(RECORDED DATA):
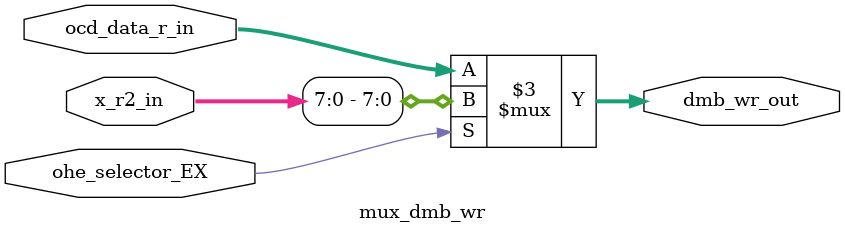
<source format=v>




`timescale 1ns/1ps

// module mux_dmb_wr : mux_dmb_wr
module mux_dmb_wr
  ( input                    ohe_selector_EX,
    input       signed [7:0] ocd_data_r_in, // w08
    input      signed [31:0] x_r2_in, // w32
    output reg  signed [7:0] dmb_wr_out // w08
  );


  // synopsys dc_tcl_script_begin
  // set_ungroup [current_design]
  // synopsys dc_tcl_script_end
  always @ (*)

  begin : p_mux_dmb_wr

    // dmb_wr_out = 8'sh0;

    // (dmb_wr_copy0_ocd_data_r___ocd_st_DMbS3_r_S3_alw)
    // [ocd.n:80]
    dmb_wr_out = ocd_data_r_in;

    if (ohe_selector_EX) // (dmb_wr_copy0_x_r2_EX)
    begin
      // [ldst.n:99](regX.n:82)
      dmb_wr_out = $signed(x_r2_in[7:0]);
    end

  end

endmodule

</source>
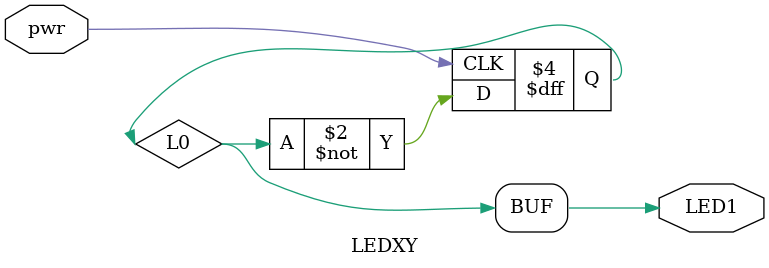
<source format=v>
module KEYY(          //модуль ключа+счетчик
input wire KEY1,
input wire FPGA_clk,
output reg flag_light
);

reg [24:0] cnt;
wire f_flag_light;

initial begin

cnt = 'd0;

end

assign f_flag_light = (cnt >= 25'h0A98AC7) ? (1'b1) : (1'b0);

always @(posedge FPGA_clk) begin 
	flag_light <= f_flag_light;
end

//always @(posedge FPGA_clk) begin 
//	if(cnt >= 28'h00005F5E100)begin
//		flag_light <= 1'b1;
//	end
//	else begin
//		flag_light <= 1'b0;
//	end
//end

always @(posedge FPGA_clk) begin : COUNTER_inst
	if (KEY1 == 1'b0)  begin
	    if(cnt < {25{1'b1}} )begin
				cnt <= cnt +'d1;
	    end else begin
				cnt <= cnt;
		 end
	end else begin
		cnt <= 'd0;
	end
end 

endmodule

module LEDXY(             //модуль лампочки
input wire pwr,
output wire LED1
);

reg L0;
initial begin
 L0 = 1'b1;
end

assign LED1 = L0;//r_led

always@(posedge pwr)begin
	L0 <= ~L0;
end

endmodule


</source>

(PROBLEM DETAILS): Copy out the listing above exactly, and keep the pictures out of it.

(TASK ANSWER):
<source format=v>




`timescale 1ns/1ps

// module mux_dmb_wr : mux_dmb_wr
module mux_dmb_wr
  ( input                    ohe_selector_EX,
    input       signed [7:0] ocd_data_r_in, // w08
    input      signed [31:0] x_r2_in, // w32
    output reg  signed [7:0] dmb_wr_out // w08
  );


  // synopsys dc_tcl_script_begin
  // set_ungroup [current_design]
  // synopsys dc_tcl_script_end
  always @ (*)

  begin : p_mux_dmb_wr

    // dmb_wr_out = 8'sh0;

    // (dmb_wr_copy0_ocd_data_r___ocd_st_DMbS3_r_S3_alw)
    // [ocd.n:80]
    dmb_wr_out = ocd_data_r_in;

    if (ohe_selector_EX) // (dmb_wr_copy0_x_r2_EX)
    begin
      // [ldst.n:99](regX.n:82)
      dmb_wr_out = $signed(x_r2_in[7:0]);
    end

  end

endmodule

</source>
<source format=v>
module KEYY(          //модуль ключа+счетчик
input wire KEY1,
input wire FPGA_clk,
output reg flag_light
);

reg [24:0] cnt;
wire f_flag_light;

initial begin

cnt = 'd0;

end

assign f_flag_light = (cnt >= 25'h0A98AC7) ? (1'b1) : (1'b0);

always @(posedge FPGA_clk) begin 
	flag_light <= f_flag_light;
end

//always @(posedge FPGA_clk) begin 
//	if(cnt >= 28'h00005F5E100)begin
//		flag_light <= 1'b1;
//	end
//	else begin
//		flag_light <= 1'b0;
//	end
//end

always @(posedge FPGA_clk) begin : COUNTER_inst
	if (KEY1 == 1'b0)  begin
	    if(cnt < {25{1'b1}} )begin
				cnt <= cnt +'d1;
	    end else begin
				cnt <= cnt;
		 end
	end else begin
		cnt <= 'd0;
	end
end 

endmodule

module LEDXY(             //модуль лампочки
input wire pwr,
output wire LED1
);

reg L0;
initial begin
 L0 = 1'b1;
end

assign LED1 = L0;//r_led

always@(posedge pwr)begin
	L0 <= ~L0;
end

endmodule


</source>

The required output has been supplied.